**Objective**
Copy the listing below word for word, beginning at its very first line and continuing through the line that contains "scientific name: Atriplex patula", with that line included.

**Data for processing**

== == ==

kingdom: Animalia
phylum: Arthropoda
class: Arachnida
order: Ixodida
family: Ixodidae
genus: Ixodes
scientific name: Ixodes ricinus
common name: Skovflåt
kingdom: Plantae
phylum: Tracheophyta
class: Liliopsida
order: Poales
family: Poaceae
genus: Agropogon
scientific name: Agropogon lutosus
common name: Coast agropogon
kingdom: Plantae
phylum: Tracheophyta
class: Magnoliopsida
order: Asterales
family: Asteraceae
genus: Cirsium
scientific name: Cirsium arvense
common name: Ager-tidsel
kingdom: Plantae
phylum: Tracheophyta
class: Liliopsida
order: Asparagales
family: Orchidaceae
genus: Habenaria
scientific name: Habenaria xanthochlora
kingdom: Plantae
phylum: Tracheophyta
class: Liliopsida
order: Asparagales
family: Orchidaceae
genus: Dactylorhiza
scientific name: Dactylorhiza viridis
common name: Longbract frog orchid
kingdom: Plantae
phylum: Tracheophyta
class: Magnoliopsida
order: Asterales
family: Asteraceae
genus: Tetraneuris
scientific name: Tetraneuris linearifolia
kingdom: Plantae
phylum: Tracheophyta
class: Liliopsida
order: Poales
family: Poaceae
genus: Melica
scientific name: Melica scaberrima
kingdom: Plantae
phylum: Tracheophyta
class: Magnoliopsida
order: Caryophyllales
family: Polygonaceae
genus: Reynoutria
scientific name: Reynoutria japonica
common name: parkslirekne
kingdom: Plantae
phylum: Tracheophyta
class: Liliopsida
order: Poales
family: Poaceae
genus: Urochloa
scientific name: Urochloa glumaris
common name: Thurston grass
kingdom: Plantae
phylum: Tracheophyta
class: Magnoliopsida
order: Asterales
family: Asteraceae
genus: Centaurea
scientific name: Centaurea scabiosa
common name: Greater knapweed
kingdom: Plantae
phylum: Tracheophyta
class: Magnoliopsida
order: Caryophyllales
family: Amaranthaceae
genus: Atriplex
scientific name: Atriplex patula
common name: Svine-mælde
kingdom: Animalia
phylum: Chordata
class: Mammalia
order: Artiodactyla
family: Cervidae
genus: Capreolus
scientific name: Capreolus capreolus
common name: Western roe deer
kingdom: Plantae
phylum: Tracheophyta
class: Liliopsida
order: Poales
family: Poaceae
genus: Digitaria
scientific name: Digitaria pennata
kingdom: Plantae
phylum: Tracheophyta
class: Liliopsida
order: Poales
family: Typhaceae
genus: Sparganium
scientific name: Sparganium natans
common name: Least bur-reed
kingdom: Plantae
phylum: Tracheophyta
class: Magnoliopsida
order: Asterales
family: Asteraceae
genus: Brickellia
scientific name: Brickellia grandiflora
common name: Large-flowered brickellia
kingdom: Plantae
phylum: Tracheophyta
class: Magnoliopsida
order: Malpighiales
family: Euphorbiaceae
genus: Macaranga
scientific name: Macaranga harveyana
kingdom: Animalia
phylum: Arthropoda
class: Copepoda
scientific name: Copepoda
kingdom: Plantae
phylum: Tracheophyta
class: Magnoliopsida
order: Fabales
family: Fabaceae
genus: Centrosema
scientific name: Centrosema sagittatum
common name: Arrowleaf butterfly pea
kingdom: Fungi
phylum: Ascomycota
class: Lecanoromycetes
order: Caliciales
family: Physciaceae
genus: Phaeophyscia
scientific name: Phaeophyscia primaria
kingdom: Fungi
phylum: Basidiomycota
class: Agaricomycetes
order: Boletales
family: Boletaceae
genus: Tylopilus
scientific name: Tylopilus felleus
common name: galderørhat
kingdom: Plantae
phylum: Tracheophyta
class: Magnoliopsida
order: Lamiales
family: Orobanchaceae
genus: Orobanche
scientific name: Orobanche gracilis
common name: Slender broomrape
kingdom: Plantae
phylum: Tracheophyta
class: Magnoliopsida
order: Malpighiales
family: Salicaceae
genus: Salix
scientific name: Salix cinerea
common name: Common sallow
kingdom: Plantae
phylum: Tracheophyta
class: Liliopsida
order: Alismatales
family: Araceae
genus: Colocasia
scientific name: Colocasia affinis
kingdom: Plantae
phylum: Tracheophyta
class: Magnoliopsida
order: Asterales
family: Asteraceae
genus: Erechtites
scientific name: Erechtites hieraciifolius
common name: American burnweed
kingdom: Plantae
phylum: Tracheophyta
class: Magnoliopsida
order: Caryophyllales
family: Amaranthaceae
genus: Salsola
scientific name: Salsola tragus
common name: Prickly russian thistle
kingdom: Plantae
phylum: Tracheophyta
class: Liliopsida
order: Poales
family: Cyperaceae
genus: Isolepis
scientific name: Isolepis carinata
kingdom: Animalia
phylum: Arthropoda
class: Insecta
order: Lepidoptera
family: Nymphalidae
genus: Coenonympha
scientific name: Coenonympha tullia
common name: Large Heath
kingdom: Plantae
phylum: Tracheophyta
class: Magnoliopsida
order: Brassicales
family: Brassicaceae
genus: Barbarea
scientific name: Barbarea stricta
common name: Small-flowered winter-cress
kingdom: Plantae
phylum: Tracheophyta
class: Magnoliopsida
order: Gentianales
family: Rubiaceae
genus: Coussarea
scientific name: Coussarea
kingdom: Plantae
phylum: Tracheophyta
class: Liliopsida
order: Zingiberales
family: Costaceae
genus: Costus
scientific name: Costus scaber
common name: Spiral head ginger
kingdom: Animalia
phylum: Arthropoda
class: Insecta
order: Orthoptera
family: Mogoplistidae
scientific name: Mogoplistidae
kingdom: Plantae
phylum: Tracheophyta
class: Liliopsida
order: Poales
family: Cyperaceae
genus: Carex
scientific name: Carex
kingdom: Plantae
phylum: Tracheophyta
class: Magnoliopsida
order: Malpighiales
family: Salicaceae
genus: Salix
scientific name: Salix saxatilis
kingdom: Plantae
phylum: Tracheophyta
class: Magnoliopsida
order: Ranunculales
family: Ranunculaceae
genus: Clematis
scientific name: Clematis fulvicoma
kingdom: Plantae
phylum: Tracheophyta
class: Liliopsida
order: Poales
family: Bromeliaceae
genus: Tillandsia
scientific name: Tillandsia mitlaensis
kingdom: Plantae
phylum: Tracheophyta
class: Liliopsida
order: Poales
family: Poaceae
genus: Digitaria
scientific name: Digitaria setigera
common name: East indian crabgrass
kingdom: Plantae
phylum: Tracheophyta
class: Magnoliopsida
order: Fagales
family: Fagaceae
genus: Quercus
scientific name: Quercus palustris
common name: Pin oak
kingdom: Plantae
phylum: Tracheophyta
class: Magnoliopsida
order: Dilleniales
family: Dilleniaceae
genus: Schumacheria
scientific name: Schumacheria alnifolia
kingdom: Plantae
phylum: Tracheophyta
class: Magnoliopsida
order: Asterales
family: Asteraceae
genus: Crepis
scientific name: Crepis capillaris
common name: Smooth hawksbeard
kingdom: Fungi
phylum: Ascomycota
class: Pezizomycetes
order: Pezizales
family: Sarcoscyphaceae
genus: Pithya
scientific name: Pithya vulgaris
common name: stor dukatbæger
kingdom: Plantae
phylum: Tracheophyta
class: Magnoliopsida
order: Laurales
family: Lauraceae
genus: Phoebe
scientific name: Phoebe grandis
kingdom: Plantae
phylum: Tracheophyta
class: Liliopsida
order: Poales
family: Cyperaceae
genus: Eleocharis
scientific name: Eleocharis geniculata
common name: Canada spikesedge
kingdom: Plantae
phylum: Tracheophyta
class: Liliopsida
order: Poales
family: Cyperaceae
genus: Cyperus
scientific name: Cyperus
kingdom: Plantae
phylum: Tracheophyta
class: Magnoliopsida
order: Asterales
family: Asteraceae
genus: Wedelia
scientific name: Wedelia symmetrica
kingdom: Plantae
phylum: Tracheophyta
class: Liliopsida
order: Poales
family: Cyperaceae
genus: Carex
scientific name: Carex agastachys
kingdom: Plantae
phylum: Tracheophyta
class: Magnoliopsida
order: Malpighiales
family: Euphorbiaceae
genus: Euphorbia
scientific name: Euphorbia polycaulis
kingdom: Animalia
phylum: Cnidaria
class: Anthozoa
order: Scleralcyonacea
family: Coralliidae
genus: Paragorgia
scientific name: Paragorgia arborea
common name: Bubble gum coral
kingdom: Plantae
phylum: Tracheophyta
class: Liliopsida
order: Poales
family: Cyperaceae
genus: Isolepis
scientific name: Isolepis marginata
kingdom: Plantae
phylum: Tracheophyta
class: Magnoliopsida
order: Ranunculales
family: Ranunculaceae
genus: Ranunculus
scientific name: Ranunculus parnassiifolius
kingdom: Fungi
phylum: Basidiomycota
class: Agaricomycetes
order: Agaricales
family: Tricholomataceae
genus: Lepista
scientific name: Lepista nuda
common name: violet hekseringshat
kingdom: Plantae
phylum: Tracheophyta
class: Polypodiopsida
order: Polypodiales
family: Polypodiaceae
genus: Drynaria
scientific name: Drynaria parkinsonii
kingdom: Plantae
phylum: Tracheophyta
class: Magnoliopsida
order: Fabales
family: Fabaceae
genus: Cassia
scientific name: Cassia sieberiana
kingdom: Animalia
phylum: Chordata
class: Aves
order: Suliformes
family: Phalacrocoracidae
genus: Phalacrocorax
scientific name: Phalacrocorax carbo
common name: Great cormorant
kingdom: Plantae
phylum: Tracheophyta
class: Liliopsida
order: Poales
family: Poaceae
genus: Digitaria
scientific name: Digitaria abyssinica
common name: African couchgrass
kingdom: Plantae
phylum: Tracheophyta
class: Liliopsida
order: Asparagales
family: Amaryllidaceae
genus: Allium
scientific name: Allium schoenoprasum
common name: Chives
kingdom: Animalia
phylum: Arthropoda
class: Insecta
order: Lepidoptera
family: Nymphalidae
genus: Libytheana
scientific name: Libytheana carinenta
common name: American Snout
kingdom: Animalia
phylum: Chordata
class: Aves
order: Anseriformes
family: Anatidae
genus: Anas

== == ==

**Solved exercise**
kingdom: Animalia
phylum: Arthropoda
class: Arachnida
order: Ixodida
family: Ixodidae
genus: Ixodes
scientific name: Ixodes ricinus
common name: Skovflåt
kingdom: Plantae
phylum: Tracheophyta
class: Liliopsida
order: Poales
family: Poaceae
genus: Agropogon
scientific name: Agropogon lutosus
common name: Coast agropogon
kingdom: Plantae
phylum: Tracheophyta
class: Magnoliopsida
order: Asterales
family: Asteraceae
genus: Cirsium
scientific name: Cirsium arvense
common name: Ager-tidsel
kingdom: Plantae
phylum: Tracheophyta
class: Liliopsida
order: Asparagales
family: Orchidaceae
genus: Habenaria
scientific name: Habenaria xanthochlora
kingdom: Plantae
phylum: Tracheophyta
class: Liliopsida
order: Asparagales
family: Orchidaceae
genus: Dactylorhiza
scientific name: Dactylorhiza viridis
common name: Longbract frog orchid
kingdom: Plantae
phylum: Tracheophyta
class: Magnoliopsida
order: Asterales
family: Asteraceae
genus: Tetraneuris
scientific name: Tetraneuris linearifolia
kingdom: Plantae
phylum: Tracheophyta
class: Liliopsida
order: Poales
family: Poaceae
genus: Melica
scientific name: Melica scaberrima
kingdom: Plantae
phylum: Tracheophyta
class: Magnoliopsida
order: Caryophyllales
family: Polygonaceae
genus: Reynoutria
scientific name: Reynoutria japonica
common name: parkslirekne
kingdom: Plantae
phylum: Tracheophyta
class: Liliopsida
order: Poales
family: Poaceae
genus: Urochloa
scientific name: Urochloa glumaris
common name: Thurston grass
kingdom: Plantae
phylum: Tracheophyta
class: Magnoliopsida
order: Asterales
family: Asteraceae
genus: Centaurea
scientific name: Centaurea scabiosa
common name: Greater knapweed
kingdom: Plantae
phylum: Tracheophyta
class: Magnoliopsida
order: Caryophyllales
family: Amaranthaceae
genus: Atriplex
scientific name: Atriplex patula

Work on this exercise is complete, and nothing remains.